Es kommt darauf an. Beispielsweise sind Blutdruckmedikamente und Cholesterinsenker heute schon in weiten Teilen der Welt sehr günstig und für viele Menschen verfügbar. Andere Therapien könnten aber in der Tat sehr teuer sein. Es gibt beispielsweise die Idee, Zellen so umzuprogrammieren, dass sie dabei helfen, Gewebe zu regenerieren. So eine Behandlung wäre kompliziert und teuer – und würde womöglich ausschließlich bei wohlhabenden Menschen durchgeführt. Das ist ja heute auch schon so: Reiche leben wesentlich länger als Arme.
Welches Worst-Case-Szenario, welches Best-Case stellen Sie sich vor, wenn Sie auf die Alterungsforschung schauen?

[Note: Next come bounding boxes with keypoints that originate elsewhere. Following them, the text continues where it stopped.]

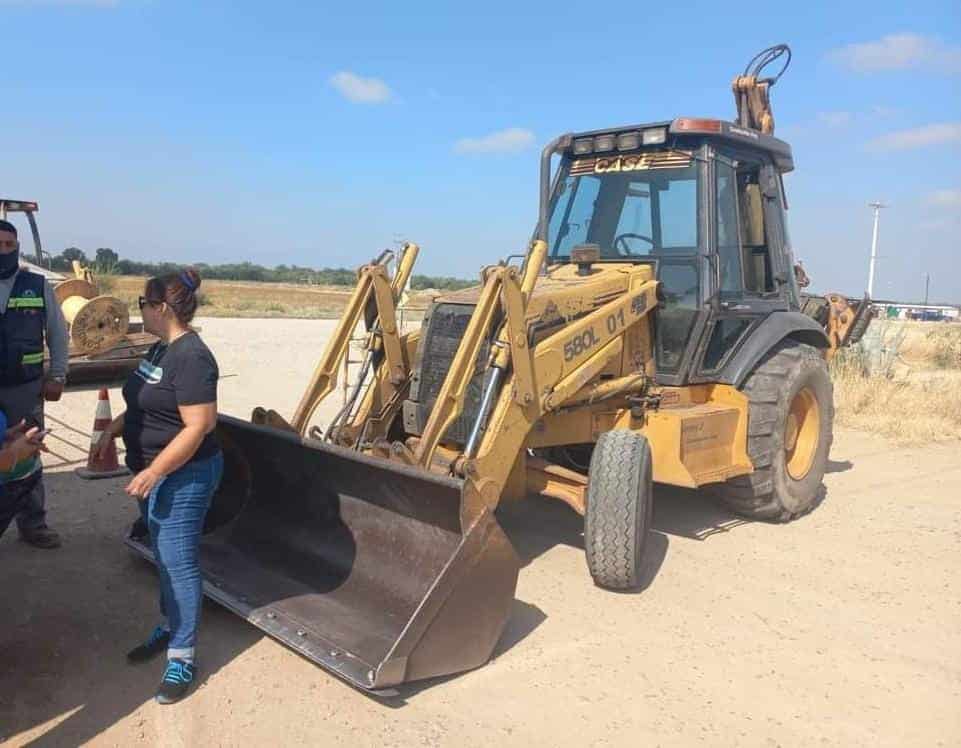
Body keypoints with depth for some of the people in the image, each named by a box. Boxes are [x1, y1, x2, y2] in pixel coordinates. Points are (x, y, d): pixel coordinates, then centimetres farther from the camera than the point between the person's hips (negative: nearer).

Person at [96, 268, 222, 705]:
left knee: (178, 563, -2)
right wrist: (113, 430, 7)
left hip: (182, 477, -10)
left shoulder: (191, 357, -23)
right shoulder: (161, 349, 9)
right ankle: (169, 628, 37)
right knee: (163, 558, 20)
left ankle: (182, 658, 10)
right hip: (155, 474, 10)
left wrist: (153, 472, -25)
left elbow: (198, 427, -26)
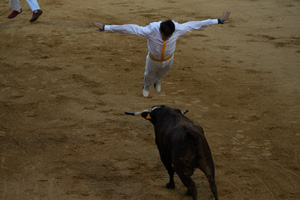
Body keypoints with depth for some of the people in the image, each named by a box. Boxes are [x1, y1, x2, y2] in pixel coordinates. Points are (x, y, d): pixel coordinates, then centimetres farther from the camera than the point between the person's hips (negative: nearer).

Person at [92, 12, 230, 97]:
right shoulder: (151, 30, -44)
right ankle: (146, 86, 67)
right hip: (153, 59, -2)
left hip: (168, 59, 2)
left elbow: (196, 24, -27)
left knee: (162, 73, 34)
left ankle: (157, 80, 72)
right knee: (149, 75, 30)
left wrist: (218, 20, -21)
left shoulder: (178, 29, -38)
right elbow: (129, 28, -42)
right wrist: (105, 28, -43)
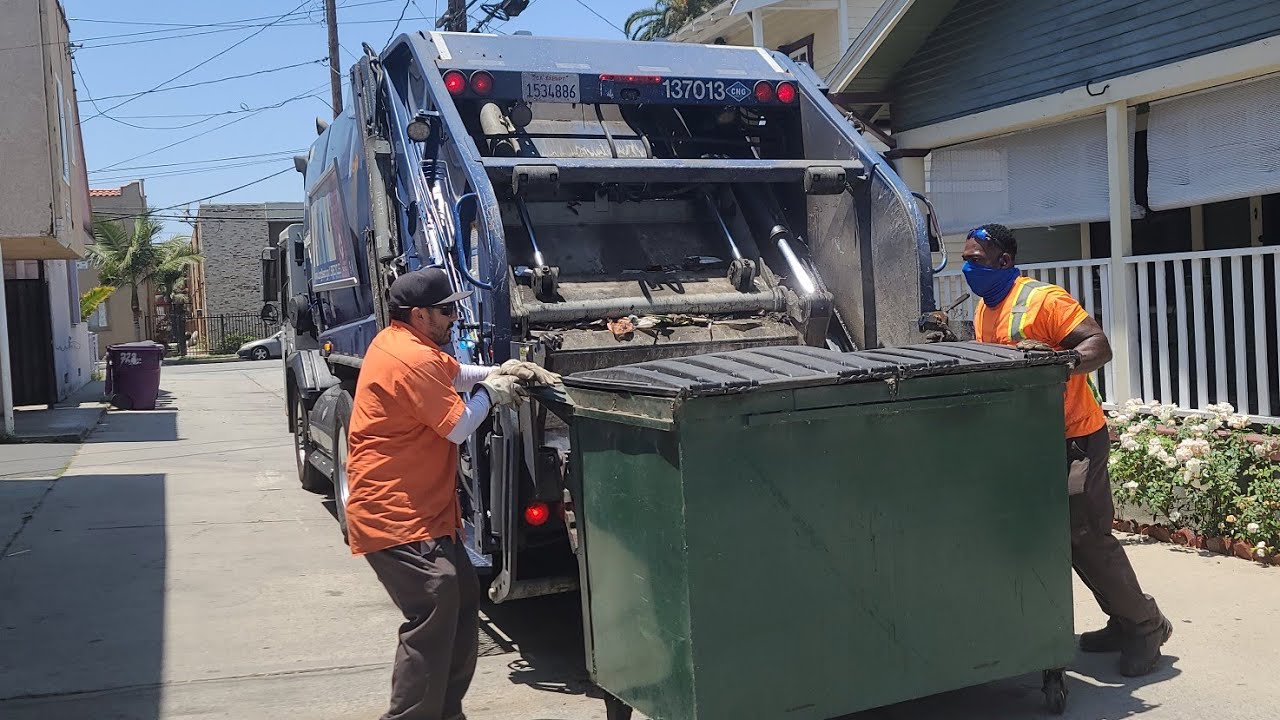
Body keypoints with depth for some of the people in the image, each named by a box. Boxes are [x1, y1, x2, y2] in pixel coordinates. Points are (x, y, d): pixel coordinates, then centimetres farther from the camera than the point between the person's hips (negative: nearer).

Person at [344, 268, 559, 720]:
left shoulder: (399, 342, 12)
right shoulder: (413, 359, -20)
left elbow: (452, 373, 25)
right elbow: (458, 427, -18)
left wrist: (499, 371, 9)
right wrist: (490, 393, 0)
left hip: (419, 509, 11)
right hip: (396, 515, -11)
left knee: (462, 598, 15)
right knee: (435, 614, -15)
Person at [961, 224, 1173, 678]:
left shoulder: (1044, 299, -16)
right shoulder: (983, 311, 11)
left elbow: (1100, 347, -22)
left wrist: (1056, 356, -38)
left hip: (1076, 439, -9)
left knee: (1088, 537, -9)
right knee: (1064, 537, 11)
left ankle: (1146, 627, 8)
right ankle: (1123, 622, 24)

Schlimmstenfalls kommt dabei nichts heraus, was wir tatsächlich nutzen können. Es geht ja auch nicht nur darum, die Lebenserwartung an sich zu erhöhen. Die eigentliche Frage ist doch: Kann man eine immer älter werdende Gesellschaft möglichst gesund und unabhängig halten? Im besten Fall gibt es künftig Mittel, die zusätzlich zu Bewegung, Schlaf und Ernährung länger gesund halten, mehr Energie geben und den Muskelabbau verringern. Vielleicht können wir auch die Alterung generell beeinflussen – aber wir wissen es noch nicht.